“Chegariam a uma terra desconhecida e civilizada, ficariam presos nela. E o sertão continuaria a mandar gente para lá. O sertão mandaria para as cidades homens fortes, brutos, como Fabiano, Sinha Vitória e os dois meninos”.

Estas duas frases encerram Vidas Secas. O ponto final da epopéia de Fabiano e os seus é a vida nova, desconhecida e civilizada, nas cidades industriais do Sul do Brasil. Graciliano Ramos registrou, assim, uma virada de página na trajetória dos sertanejos que fugiam no latifúndio e da vida miserável a ele ligada.
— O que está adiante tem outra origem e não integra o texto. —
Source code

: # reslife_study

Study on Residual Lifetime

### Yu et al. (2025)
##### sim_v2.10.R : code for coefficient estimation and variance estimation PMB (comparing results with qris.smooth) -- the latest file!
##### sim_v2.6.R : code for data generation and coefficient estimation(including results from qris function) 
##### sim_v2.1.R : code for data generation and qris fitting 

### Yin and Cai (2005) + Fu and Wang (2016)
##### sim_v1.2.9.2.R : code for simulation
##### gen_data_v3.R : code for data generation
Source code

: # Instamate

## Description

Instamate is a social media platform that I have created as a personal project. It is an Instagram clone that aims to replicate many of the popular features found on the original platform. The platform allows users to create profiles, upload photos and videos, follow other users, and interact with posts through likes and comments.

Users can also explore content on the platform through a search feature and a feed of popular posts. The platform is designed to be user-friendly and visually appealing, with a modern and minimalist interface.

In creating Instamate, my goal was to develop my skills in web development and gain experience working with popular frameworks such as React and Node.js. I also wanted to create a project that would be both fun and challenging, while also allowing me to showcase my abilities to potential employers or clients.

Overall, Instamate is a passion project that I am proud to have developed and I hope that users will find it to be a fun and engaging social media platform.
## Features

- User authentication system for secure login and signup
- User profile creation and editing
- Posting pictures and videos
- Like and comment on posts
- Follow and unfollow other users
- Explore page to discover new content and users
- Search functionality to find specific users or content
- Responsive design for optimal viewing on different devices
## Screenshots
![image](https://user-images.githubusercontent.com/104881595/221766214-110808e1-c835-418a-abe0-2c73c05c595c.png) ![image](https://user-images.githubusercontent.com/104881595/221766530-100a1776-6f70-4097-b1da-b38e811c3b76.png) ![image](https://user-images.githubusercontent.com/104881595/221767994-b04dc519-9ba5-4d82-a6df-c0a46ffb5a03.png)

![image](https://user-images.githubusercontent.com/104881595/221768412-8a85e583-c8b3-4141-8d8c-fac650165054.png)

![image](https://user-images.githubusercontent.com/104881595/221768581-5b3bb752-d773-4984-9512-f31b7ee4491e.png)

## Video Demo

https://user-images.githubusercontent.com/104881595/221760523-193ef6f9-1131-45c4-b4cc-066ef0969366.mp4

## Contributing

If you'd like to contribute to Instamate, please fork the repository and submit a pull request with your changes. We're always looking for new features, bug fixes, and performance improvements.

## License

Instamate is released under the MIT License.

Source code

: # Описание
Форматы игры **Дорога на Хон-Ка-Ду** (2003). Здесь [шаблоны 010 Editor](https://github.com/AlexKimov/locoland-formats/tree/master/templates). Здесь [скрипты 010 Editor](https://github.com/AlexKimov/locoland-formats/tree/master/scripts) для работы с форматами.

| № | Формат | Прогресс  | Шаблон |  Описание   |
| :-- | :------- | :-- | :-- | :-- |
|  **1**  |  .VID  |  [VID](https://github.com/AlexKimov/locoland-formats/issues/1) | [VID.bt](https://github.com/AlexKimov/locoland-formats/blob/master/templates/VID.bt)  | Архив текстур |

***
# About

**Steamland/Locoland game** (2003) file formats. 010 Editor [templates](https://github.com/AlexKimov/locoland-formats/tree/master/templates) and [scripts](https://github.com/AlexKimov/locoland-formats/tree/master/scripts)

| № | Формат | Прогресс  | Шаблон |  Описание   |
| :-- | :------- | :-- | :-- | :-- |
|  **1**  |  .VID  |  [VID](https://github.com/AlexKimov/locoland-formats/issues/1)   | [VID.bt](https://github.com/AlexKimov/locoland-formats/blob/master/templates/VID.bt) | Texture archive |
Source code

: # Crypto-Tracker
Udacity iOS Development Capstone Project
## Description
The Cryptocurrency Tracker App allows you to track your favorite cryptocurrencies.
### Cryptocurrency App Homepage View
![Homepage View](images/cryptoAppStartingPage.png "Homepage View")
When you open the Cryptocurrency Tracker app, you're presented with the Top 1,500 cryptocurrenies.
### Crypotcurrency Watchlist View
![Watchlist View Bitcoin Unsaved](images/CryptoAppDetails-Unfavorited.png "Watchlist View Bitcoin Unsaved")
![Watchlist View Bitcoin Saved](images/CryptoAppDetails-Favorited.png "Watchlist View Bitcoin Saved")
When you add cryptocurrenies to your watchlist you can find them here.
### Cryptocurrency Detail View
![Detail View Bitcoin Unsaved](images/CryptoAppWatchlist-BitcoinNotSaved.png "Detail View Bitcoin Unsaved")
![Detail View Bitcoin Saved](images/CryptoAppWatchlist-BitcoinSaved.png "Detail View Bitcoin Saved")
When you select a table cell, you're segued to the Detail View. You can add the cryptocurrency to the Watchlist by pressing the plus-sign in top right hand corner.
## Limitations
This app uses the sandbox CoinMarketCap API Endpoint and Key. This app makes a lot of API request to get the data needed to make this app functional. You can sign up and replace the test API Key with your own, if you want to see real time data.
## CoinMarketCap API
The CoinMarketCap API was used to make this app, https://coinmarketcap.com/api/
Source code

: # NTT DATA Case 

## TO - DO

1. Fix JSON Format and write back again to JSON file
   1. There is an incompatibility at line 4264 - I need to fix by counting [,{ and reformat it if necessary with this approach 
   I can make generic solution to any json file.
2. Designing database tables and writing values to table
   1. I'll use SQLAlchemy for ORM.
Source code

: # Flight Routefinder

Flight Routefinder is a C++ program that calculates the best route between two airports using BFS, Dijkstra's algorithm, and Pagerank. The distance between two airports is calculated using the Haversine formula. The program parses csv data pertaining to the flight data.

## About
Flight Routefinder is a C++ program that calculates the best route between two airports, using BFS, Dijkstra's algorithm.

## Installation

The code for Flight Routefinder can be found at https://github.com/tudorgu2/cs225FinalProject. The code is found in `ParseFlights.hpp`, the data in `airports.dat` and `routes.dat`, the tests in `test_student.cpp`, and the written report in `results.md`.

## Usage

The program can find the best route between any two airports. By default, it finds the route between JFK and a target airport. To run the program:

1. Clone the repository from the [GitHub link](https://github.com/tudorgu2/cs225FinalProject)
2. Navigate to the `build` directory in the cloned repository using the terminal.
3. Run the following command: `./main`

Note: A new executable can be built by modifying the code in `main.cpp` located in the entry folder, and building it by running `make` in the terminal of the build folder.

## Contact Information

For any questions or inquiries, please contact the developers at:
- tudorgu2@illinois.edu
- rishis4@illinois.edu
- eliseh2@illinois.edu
A voragem capitalista, que nas últimas décadas mudou radicalmente a face do país, levou milhões de brasileiros a seguirem o caminho de Fabiano rumo às cidades. A história desse êxodo, que já dura meio século, é a história de miríades de fabianos. História que, até agora, passou praticamente ao largo da inspiração de romancistas capazes de dar-lhe expressão artística.

Vidas Secas foi publicado em 1937, e foram necessárias quase seis décadas para que outro romance, enxuto como ele, escrito também por um jornalista, mostrasse a luta desses homens fortes e brutos que vieram para a cidade, deram a ela o melhor de seu esforço, mas receberam tão pouco em troca.
Graciliano Ramos conduziu Fabiano do sertão até a porta da cidade, onde a história continuou. Tiziu, de Roniwalter Jatobá, registra o drama de porta adentro. É a história de Agostinho Xavier, o Tiziu, que sonhava com a cidade grande e trocou Bananeiras, no sertão baiano, pela vida de operário em São Paulo, onde sonhava agora com Bananeiras.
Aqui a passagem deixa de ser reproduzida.